Renal biopsy played an essential role in determining the etiology of our patient's presentation. When the patient's hepatitis panel returned positive for hepatitis C infection, we were concerned for hepatitis-C related diseases including mixed cryoglobulinemia and membranoproliferative glomerulonephritis Type 1. However, the labs (no serum cryoglobulins, low HCV viral load 192 000 IU/mL) and renal biopsy were not consistent with these diagnoses. Instead, the renal biopsy revealed collapsing glomerulopathy, which is commonly found in the setting of thrombotic microangiopathy and can rapidly progress to end-stage renal disease [6].

When clinicians encounter a patient with suspected TTP and unknown ADAMTS13 levels, they are forced to decide on initiating or withholding therapeutic plasma exchange. Most clinicians proceed with therapeutic plasma exchange because the risks of not treating TTP heavily outweigh the risks associated with therapeutic plasma exchange. Most hospitals, including our hospital, send their ADAMTS13 tests to outside laboratories due to significantly cheaper costs of testing. However, results are delayed by several days, leading to the challenging situation outlined earlier of initiating or withholding therapeutic plasma exchange. If hospitals would implement rapid in-house ADAMTS13 testing (~$300 per test) rather than sending out the ADAMTS13 tests, physicians can definitively rule out TTP, safely withhold therapeutic plasma exchange, procure financial savings of $12 000 per patient by withholding prophylactic therapeutic plasma exchange, and spare patients from complications associated with therapeutic plasma exchange (i.e. systemic infection, venous thrombosis, hypotension requiring dopamine) [7, 8].

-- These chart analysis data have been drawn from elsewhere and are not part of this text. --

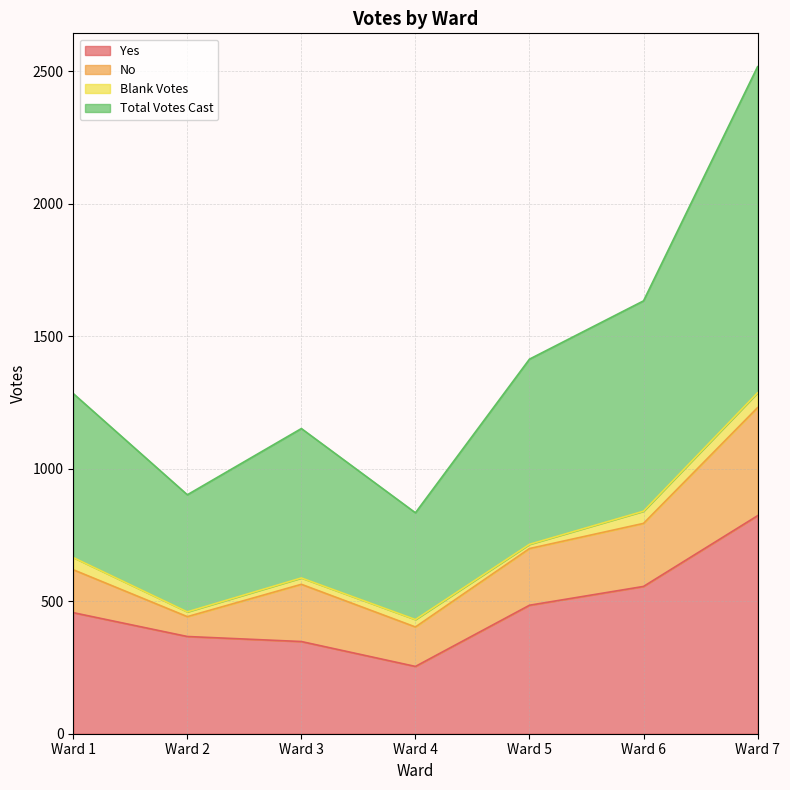

At which label does Yes reach its minimum?

Ward 4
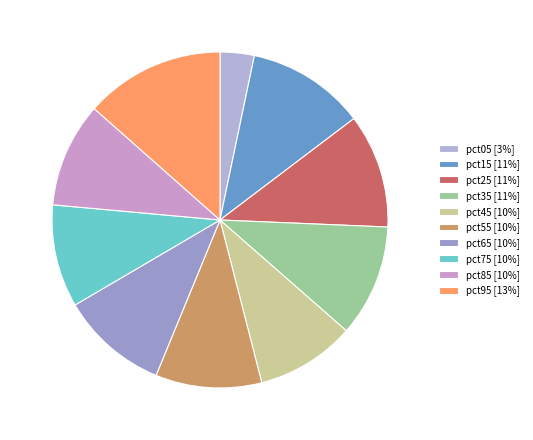

What is the change in value from pct05 to pct65?

+0.1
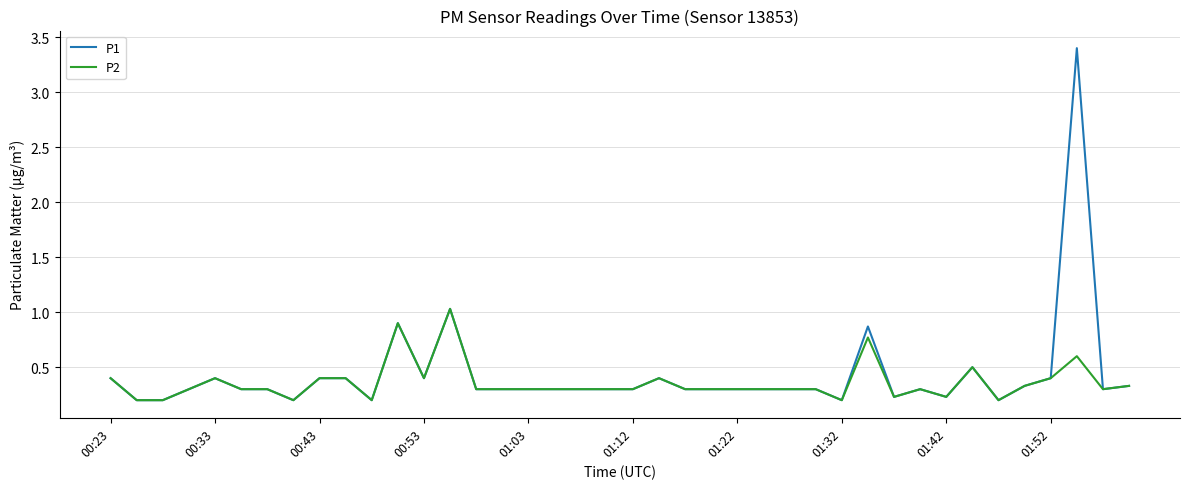

List the series in order of their peak value, lowest first.

P2, P1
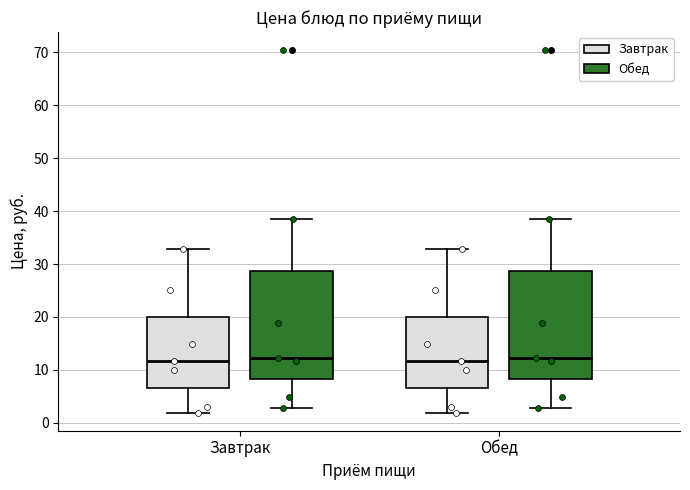

Reading left to right, transcribe this box plot: for each box, give where its median line is, the range the box spans, and where its two whiskers end, as read against the y-axis. The values are not printed on the chart, so give them approximately, as read against the axis.

Завтрак (Завтрак): median 12, box 6 to 20, whiskers 2 to 33
Завтрак (Обед): median 12, box 8 to 29, whiskers 3 to 39
Обед (Завтрак): median 12, box 6 to 20, whiskers 2 to 33
Обед (Обед): median 12, box 8 to 29, whiskers 3 to 39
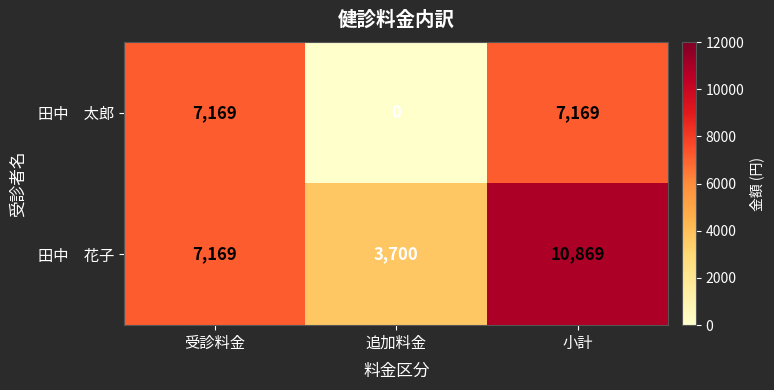

At which category is the sum across all series the highest?

小計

In summary, Opana-induced thrombotic microangiopathy is diagnostically challenging due to its similar presentation to TTP. Since we were unable to obtain a thorough history from the patient when he initially presented, this case proved to be quite challenging to arrive at a diagnosis, taking into account the patient's untreated Hepatitis C infection, history of intravenous drug abuse, hemodynamic instability and negative pancultures. Case reports to date have conflicting views on the role of therapeutic plasma exchange and whether it offers any benefit to the patient. By proactively treating the patient with plasma exchange therapy for 5 days, our case unintentionally demonstrated the ineffectiveness of plasma exchange in treatment of Opana-induced thrombotic microangiopathy. We can also confirm that clinical resolution can be achieved with supportive care only. Our patient received an adequate course of plasma exchange with negligent improvement in his thrombocytopenia; thus, we can strongly argue that plasma exchange should not play a role in the treatment of Opana-induced thrombotic microangiopathy. With the knowledge gained from our case, we can make two suggestions to the medical community so that they may avoid the costly decisions that we inadvertently made. Firstly, increasing awareness of Opana-induced thrombotic microangiopathy with our case report will allow clinicians to arrive at the diagnosis sooner by conducting a thorough history including focused questions on recent intravenous abuse of Opana. Secondly, implementing in-house ADAMTS13 tests would allow physicians to safely withhold therapeutic plasma exchange after ruling out TTP and produce significant financial savings for the hospital. In conclusion, the underlying principles of management of Opana-induced thrombotic microangiopathy are further avoidance of Opana use, treatment of any underlying infections and supportive care.